Zürafalar beton kusuyor, kustukça yükseliyor.
Yükselen kusmuklar ile bir bombardıman:
Resimler üstüme üstüme yağıyor.
Korkuyorum kaybolmaktan.
Bir umut silahım, bir umut direncim.
Yapay bir yaşam içinde tek ayak sekiyorum.

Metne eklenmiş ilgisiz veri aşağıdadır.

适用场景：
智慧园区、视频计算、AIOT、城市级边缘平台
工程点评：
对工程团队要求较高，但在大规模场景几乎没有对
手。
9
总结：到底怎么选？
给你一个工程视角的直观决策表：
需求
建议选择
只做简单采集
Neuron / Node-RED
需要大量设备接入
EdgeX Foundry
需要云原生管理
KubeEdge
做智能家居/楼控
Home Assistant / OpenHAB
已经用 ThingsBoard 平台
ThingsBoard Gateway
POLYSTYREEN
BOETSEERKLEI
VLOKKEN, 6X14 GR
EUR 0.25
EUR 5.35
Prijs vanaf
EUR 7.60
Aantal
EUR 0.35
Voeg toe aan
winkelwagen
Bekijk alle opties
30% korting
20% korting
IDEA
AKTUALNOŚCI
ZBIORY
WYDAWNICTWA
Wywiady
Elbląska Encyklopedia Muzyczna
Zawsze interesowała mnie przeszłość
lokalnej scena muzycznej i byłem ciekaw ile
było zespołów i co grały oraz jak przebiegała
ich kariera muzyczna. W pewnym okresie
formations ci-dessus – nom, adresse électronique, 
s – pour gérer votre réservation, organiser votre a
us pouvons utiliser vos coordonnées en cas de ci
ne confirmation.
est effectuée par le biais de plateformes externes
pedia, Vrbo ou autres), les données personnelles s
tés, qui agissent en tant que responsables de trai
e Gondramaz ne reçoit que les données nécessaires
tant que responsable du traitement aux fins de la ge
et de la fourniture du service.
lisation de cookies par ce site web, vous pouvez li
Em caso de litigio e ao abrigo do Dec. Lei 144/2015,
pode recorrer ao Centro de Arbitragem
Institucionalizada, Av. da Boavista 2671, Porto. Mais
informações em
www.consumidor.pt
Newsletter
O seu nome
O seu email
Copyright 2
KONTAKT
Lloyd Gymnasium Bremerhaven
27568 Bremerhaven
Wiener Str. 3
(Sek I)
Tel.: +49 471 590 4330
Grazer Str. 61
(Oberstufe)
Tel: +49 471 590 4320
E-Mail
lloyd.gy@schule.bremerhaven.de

Dirençle buluşan sek ayaklar,
Sarayda ağırlanıyorlar.
Adalet ufkunda siyasi demeçler büyüyor:
Saraylar büyük değildi adaletin olmayışı kadar.
Denizden halılı kentte, gri veremden bitmiş resimler.
Herkes eskiyi yad ediyor.
Adalet timsal, doğa misal, insanlar hisar...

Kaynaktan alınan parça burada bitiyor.